The other five books, though, are in my own pantheon influential
programming books. Some readers may be unfamiliar with these
books or the acronyms, or aware that so many of them are
available free online. Here are a few links and details:
-
Thinking Forth
teaches us how to program in Forth, a concatenative language
in which programs run against a global stack. As Fogus
writes, though, Brodie teaches us so much more. He teaches
a way to think about programs.
- SICP is
Structure and Interpretation of Computer Programs,
hailed by many as the greatest book on computer programming
ever written. I am sympathetic to this claim.
- AMOP is
The Art of the Metaobject Protocol,
a gem of a book that far too few programmers know about.
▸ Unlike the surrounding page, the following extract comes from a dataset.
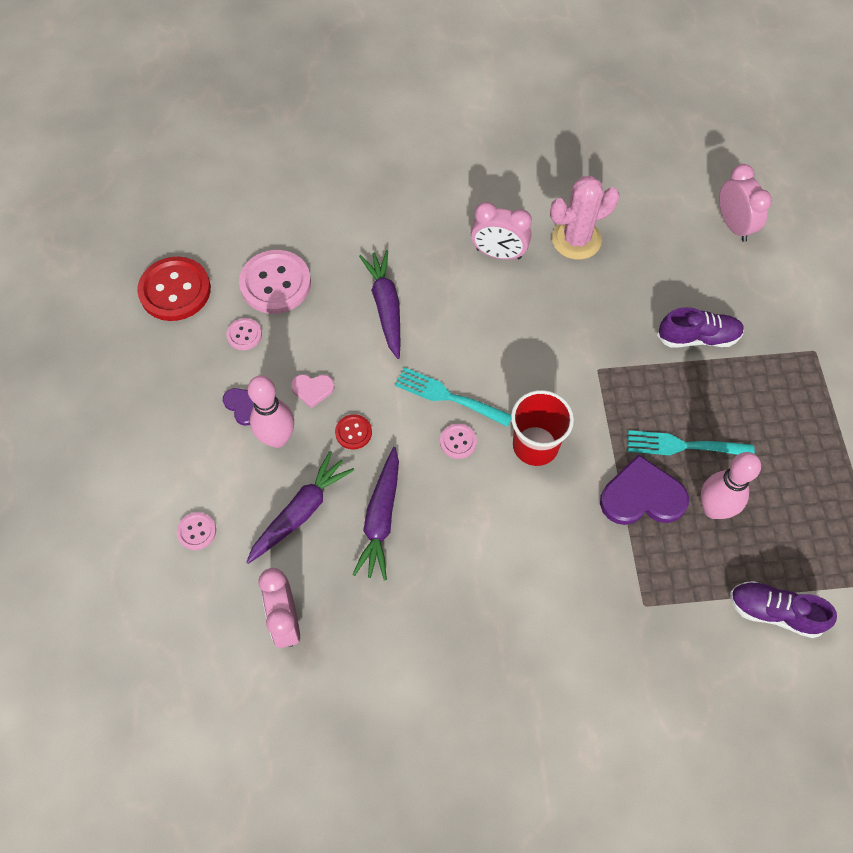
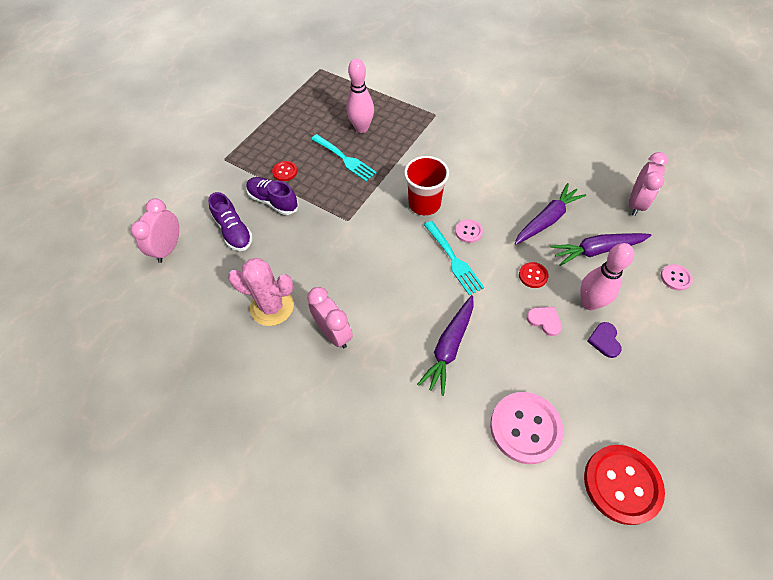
camera: 140 degrees left, 5 degrees down
(244, 335) = (576, 397): pink button -> none
(642, 496) = (390, 151): purple heart -> none
(729, 381) = (285, 172): none -> red button
(774, 612) = (380, 84): purple shoe -> purple shoe (234, 231)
It presents a very different and more general kind of OOP
than most people learn, the kind possible in a language like
Common Lisp. I don't know of an authorized online version
of this book, but there is
an HTML copy
available.
-
Object-Oriented Software Construction
is Bertrand Meyer's opus on OOP. It did not affect me as
deeply as the other books on this list, but it presents the
most complete, internally consistent software engineering
philosophy of OOP that I know of. Again, there seems to be
an unauthorized version
online.
- I love Smalltalk Best Practice Patterns and have
mentioned it a couple of times over the years [
1
|
2
]. Ounce for ounce, it contains more practical wisdom for
programming in the trenches than any book I've read. Don't
let "Smalltalk" in the title fool you; this book will help
you become a better programmer in almost any language and
any style. I have a PDF of a pre-production draft of SBPP,
and Stephane Ducasse has posted
a free online copy,
with Kent's blessing.
|
There is one book on my own list that Fogus did not mention:
Paradigms of Artificial Intelligence Programming,
by Peter Norvig. It holds perhaps the top position in my
personal pantheon. Subtitled "Case Studies in Common Lisp",
this book teaches Common Lisp, AI programming, software
engineering, and a host of other topics in a classical case
studies fashion. When you finish working through this book,
you are not only a better programmer; you also have working
versions of a dozen classic AI programs and a couple of
language interpreters.
Reading Fogus's paragraph of λove for Thinking
Forth brought to mind how I felt when I discovered
PAIP as a young assistant professor. I once wrote
a short blog entry
praising it. May these paragraphs stand as a greater testimony
of my affection.
I've learned a lot from other books over the years, both books
that would fit well on this list (in particular,
A Programming Language
by Kenneth Iverson) and others that belong on a different list
(say,
Gödel, Escher, Bach
-- an almost incomparable book). But I treasure certain
programming books in a very personal way.